**SOURCE EXTRACT:**
** start **
Tuesday, June 14, 2016

Overpowered Active Camo

Active Camouflage - KemVar is always considered to be at one higher tier of cover than their position as long as their armour hasn't failed.

What does that mean in practice? If a KemVar model is in
  • the open, with No Cover, any shot against them counts as Weak Cover (+1FN)
  • Weak Cover, any shot against them counts as Strong Cover (+3FN)
  • Strong Cover, well, you technically can't draw LOS to them to take a shot anyway
That means that a KemVar model that has elevation and cover would have a +4FN modifier to any shots fired on them. When the general FN of models is FN6, you'd already be at FN10 to make your shot!
At a glance this seems like a very overpowered Corporate Trait, but here are some pointers to ensure fun and balanced MERCS games. Note that while this was written with KemVar in mind, it does apply across all factions.

MERCS Appropriate Terrain

Firstly, ensure you are playing on MERCS appropriate terrain.
Specifically, ensure terrain elements that offer optimum firing positions (that is, both elevation and weak cover) are limited and are located mid-field.
This ensures that both teams have an equal opportunity to secure these positions, and the most valuable firing positions on the field are rare and have to be fought for.
As an extreme example, if you put all the buildings that provided elevated cover in the KemVar deployment zone, then the KemVar would have very little motivation to give up their prime firing positions to expose themselves - they would just sit there and shoot down the opposition that came towards them.

A good example of MERCS appropriate terrain from the rulebook


Similar to the extreme example above, if there are no in-game objectives or missions to accomplish, once a KemVar model has secured an optimum firing position, there is very little incentive for them to move from it and expose themselves.
** end **
(Element boundary records)
** start **
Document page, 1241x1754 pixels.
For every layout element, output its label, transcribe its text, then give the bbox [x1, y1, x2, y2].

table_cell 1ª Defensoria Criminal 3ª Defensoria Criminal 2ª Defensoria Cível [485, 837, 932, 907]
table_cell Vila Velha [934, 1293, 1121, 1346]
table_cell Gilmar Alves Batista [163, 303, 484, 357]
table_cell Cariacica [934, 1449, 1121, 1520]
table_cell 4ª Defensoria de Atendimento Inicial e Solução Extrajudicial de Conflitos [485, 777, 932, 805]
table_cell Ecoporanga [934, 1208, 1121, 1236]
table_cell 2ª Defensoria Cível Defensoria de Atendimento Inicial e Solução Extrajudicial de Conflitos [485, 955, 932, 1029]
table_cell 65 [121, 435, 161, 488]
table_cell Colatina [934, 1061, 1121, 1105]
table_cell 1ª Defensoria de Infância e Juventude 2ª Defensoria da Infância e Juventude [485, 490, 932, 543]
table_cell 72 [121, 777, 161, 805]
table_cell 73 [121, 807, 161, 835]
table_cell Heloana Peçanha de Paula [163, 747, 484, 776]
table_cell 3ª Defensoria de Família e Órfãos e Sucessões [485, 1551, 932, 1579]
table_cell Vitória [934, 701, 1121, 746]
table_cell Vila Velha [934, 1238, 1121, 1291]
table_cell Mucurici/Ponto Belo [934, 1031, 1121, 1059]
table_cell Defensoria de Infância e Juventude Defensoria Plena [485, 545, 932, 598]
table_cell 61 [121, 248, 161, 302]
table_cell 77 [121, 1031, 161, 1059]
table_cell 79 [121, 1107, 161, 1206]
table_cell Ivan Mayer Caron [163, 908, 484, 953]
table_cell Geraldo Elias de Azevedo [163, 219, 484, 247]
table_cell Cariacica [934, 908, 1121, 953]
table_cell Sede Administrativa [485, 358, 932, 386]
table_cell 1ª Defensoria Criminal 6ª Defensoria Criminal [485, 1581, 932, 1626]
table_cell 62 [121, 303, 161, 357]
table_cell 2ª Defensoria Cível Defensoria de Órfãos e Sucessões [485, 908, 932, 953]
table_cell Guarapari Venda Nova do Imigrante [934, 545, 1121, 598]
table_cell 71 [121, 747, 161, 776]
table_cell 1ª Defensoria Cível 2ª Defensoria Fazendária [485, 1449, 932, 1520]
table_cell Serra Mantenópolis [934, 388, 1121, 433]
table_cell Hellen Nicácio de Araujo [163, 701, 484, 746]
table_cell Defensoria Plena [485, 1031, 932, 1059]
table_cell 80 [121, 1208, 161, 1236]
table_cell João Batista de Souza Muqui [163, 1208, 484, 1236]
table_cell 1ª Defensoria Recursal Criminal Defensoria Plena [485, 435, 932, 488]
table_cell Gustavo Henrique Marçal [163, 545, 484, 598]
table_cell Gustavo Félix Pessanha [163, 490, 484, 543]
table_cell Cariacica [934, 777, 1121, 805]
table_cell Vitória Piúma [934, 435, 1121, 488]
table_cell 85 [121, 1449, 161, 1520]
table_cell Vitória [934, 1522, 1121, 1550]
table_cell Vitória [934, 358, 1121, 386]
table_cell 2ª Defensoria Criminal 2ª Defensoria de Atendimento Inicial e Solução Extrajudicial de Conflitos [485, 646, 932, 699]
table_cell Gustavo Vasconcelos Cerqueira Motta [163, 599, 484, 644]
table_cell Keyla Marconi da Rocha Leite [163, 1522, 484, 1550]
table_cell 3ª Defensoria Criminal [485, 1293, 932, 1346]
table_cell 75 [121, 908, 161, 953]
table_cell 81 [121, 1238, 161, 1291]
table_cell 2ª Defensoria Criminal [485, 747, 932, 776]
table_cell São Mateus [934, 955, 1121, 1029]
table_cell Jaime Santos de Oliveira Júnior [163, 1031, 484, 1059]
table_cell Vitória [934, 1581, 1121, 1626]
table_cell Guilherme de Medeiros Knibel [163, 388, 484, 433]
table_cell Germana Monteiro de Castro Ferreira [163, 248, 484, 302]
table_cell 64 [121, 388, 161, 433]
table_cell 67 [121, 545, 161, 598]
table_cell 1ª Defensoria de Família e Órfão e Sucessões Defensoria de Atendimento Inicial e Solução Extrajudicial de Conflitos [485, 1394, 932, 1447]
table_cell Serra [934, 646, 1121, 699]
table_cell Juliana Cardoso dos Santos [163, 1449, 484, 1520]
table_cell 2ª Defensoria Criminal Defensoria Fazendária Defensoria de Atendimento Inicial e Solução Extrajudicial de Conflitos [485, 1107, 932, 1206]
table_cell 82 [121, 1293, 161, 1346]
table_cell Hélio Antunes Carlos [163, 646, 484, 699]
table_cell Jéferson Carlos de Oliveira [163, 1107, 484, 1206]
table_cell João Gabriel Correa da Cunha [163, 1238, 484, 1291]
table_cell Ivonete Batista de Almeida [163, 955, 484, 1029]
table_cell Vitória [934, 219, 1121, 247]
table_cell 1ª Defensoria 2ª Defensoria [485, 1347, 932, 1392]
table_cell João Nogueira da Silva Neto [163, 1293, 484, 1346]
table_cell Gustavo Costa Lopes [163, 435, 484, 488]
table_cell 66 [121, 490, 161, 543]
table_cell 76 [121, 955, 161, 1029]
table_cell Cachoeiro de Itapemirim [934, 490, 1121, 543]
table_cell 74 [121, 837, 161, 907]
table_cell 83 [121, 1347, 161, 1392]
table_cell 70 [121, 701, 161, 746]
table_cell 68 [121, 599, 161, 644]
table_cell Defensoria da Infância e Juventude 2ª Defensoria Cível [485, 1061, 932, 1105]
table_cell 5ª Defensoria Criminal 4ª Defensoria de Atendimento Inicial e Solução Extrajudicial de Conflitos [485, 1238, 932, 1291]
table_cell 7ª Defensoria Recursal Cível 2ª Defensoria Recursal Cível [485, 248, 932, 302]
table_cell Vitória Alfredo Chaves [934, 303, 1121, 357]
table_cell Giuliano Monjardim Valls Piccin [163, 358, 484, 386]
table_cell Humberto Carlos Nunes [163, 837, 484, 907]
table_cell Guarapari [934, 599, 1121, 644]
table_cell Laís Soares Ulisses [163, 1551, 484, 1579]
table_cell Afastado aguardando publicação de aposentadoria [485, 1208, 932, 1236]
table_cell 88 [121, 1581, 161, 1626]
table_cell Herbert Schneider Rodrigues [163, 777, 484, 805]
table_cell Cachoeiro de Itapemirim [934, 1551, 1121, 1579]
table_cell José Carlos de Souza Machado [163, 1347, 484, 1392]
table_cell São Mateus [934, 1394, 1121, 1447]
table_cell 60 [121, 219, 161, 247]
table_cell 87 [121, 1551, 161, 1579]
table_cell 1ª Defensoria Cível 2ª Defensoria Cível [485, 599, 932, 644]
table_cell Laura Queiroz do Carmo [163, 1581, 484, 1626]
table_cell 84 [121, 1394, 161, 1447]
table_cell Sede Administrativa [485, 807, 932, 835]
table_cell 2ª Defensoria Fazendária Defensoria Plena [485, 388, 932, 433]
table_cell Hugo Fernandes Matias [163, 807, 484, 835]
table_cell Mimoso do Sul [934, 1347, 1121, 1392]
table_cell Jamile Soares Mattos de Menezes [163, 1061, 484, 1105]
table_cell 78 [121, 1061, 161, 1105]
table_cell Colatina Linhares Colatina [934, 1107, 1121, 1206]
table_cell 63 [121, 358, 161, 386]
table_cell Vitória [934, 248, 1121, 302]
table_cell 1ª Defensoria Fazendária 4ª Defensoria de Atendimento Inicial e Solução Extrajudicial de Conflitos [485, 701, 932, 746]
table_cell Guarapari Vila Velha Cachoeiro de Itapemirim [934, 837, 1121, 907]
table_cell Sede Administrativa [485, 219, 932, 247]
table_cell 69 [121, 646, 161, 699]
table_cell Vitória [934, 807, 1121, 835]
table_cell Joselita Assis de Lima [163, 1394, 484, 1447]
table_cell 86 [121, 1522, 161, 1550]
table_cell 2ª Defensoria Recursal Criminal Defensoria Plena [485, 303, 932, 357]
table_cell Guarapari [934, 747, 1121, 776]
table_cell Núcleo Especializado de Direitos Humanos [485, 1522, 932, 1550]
** end **
** start **
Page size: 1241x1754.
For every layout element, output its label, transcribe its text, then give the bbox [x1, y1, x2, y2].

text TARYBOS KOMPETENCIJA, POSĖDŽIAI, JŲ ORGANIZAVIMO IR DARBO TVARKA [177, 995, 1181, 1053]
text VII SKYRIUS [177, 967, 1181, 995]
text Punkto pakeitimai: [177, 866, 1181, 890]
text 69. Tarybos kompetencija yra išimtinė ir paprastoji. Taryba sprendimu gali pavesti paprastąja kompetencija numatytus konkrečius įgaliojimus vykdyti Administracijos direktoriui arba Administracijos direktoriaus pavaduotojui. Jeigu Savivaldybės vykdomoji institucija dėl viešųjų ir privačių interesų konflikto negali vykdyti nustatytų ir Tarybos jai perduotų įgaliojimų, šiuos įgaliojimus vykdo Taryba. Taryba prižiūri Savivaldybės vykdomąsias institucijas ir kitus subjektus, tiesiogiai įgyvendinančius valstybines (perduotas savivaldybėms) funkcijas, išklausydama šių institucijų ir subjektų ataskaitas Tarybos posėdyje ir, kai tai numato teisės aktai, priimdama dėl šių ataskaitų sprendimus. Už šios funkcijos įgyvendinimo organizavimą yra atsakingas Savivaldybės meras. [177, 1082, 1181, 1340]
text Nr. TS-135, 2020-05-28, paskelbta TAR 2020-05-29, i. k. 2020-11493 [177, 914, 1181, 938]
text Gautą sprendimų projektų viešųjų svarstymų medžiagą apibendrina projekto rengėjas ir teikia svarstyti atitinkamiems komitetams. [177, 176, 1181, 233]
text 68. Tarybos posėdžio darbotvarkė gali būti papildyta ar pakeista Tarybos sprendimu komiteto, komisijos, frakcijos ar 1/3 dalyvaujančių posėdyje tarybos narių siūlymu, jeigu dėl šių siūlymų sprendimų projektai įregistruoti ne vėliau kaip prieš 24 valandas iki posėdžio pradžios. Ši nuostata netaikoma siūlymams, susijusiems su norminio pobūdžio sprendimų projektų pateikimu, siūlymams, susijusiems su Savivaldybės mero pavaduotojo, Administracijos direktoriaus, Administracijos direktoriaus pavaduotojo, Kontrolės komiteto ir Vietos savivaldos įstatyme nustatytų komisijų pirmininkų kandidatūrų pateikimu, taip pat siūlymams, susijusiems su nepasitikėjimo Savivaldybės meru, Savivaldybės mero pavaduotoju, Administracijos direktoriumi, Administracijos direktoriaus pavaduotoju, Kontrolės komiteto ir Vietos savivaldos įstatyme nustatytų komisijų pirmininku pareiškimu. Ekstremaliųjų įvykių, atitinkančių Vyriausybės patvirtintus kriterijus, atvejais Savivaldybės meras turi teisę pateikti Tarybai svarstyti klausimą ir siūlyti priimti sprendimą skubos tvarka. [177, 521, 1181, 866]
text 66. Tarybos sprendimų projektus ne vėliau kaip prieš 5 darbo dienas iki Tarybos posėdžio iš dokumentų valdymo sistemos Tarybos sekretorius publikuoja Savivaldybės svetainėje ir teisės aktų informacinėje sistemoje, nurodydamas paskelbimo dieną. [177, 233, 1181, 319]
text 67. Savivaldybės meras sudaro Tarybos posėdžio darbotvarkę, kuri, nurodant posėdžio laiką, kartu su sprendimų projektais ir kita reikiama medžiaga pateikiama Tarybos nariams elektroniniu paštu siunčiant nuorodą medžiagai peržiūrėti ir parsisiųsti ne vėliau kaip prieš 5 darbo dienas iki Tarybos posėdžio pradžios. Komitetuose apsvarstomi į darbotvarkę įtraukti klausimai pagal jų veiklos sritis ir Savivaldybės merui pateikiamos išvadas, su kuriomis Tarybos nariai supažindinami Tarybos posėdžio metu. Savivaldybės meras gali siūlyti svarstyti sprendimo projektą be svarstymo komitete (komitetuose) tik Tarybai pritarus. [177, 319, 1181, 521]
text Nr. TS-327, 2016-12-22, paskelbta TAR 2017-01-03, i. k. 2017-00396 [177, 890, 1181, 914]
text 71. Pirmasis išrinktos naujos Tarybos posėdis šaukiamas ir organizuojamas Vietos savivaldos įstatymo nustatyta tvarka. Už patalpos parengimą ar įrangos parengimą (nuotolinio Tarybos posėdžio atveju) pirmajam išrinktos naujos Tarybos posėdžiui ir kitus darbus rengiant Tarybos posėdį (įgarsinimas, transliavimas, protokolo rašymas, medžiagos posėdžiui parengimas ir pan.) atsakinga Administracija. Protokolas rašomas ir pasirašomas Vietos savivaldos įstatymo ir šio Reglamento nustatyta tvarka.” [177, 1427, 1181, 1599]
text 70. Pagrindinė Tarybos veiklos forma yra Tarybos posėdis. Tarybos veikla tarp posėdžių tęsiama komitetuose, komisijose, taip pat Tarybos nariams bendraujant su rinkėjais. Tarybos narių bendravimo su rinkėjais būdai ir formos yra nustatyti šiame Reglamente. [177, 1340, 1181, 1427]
** end **
**BRIEF 1:**
Answer from the active camo post:
(a) A KemVar model in Weak Cover has shots against it counted as what level of cover, with what modifier?
(b) What is the general FN of models?
(c) Where on the field should terrain offering optimum firing positions be located?
**BRIEF 2:** List every FN value or modifier that appears in the active camo post.
The rows are separate material and have nothing to do with the active camo post.

**TASK SOLUTION 1:**
(a) Strong Cover (+3FN)
(b) FN6
(c) Mid-field

**TASK SOLUTION 2:** +1FN, +3FN, +4FN, FN6, FN10